EXERCISE:
Return each line of the entries that holds the string "белый".
--- ENTRIES SUPPLIED ---
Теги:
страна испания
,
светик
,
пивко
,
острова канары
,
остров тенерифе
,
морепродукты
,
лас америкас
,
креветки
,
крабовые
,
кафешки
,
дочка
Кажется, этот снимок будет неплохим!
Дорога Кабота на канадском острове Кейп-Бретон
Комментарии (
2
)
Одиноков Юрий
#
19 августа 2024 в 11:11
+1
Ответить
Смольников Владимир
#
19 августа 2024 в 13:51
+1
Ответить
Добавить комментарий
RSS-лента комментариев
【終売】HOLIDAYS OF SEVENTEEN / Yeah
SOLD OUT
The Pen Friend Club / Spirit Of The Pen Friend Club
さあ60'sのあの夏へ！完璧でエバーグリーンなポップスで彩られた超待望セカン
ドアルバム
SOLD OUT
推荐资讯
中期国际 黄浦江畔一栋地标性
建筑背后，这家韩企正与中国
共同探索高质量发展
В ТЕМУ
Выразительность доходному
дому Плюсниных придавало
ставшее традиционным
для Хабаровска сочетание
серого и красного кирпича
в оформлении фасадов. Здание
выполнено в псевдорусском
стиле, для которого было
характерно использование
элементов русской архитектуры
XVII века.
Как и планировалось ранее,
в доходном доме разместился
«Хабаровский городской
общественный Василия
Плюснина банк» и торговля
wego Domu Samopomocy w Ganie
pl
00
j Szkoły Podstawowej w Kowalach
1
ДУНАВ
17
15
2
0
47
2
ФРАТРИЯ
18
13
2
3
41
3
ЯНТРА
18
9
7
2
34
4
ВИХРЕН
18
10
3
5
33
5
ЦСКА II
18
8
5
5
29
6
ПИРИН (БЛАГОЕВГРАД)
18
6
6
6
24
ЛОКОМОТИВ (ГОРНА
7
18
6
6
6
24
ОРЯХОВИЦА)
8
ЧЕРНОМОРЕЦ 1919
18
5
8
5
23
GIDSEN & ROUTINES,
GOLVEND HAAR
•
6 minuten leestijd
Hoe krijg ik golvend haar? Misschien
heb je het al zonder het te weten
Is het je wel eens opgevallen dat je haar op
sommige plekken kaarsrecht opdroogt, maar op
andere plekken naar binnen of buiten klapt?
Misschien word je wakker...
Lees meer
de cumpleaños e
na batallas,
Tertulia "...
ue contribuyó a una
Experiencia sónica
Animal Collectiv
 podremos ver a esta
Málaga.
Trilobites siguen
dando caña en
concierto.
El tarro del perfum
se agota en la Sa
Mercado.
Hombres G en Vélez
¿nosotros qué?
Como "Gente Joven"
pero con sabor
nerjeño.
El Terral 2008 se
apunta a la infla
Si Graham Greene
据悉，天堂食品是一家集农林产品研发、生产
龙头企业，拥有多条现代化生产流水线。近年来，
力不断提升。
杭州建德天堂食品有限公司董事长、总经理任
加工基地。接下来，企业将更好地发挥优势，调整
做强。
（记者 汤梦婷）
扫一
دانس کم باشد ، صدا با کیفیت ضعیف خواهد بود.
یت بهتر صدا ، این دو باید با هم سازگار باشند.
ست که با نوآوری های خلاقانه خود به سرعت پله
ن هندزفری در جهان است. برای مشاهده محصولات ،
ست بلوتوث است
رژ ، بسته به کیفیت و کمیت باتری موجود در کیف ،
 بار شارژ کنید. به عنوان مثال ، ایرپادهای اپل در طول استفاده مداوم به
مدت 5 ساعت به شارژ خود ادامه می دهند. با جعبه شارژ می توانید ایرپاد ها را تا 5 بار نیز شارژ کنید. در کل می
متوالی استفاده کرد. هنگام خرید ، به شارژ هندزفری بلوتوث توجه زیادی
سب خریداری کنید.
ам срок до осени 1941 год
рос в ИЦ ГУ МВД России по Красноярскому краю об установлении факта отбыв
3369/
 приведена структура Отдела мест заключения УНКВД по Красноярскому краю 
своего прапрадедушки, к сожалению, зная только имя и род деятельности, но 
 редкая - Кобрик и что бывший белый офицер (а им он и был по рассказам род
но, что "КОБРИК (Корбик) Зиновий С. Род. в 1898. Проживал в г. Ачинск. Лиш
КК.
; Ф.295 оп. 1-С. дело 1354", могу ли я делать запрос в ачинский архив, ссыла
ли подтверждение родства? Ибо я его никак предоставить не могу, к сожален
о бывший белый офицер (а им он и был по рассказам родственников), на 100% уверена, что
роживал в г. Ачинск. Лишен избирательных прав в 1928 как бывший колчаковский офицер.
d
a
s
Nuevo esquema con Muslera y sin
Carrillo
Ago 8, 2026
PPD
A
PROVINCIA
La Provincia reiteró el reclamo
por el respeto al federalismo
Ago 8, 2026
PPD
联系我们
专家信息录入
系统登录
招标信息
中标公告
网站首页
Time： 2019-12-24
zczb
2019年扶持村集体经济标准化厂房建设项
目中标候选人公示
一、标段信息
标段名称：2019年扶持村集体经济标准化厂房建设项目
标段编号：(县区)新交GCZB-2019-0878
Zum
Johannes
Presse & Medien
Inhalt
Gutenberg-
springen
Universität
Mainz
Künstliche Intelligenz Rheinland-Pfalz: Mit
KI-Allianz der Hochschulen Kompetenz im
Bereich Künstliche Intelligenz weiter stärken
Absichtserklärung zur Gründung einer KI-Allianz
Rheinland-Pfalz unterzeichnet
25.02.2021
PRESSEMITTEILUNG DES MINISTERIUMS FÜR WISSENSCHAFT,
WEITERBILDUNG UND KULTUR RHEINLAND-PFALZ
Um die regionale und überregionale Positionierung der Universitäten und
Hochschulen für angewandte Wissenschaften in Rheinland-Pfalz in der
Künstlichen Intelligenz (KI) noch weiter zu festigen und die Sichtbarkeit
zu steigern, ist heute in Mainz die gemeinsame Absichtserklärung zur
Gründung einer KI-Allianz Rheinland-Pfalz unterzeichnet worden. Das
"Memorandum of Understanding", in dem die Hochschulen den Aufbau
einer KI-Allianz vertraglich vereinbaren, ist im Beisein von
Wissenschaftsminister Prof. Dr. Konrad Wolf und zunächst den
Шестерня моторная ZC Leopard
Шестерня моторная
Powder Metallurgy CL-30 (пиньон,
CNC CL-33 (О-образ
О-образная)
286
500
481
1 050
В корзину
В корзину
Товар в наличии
---
EXERCISE RESPONSE:
 редкая - Кобрик и что бывший белый офицер (а им он и был по рассказам род
о бывший белый офицер (а им он и был по рассказам родственников), на 100% уверена, что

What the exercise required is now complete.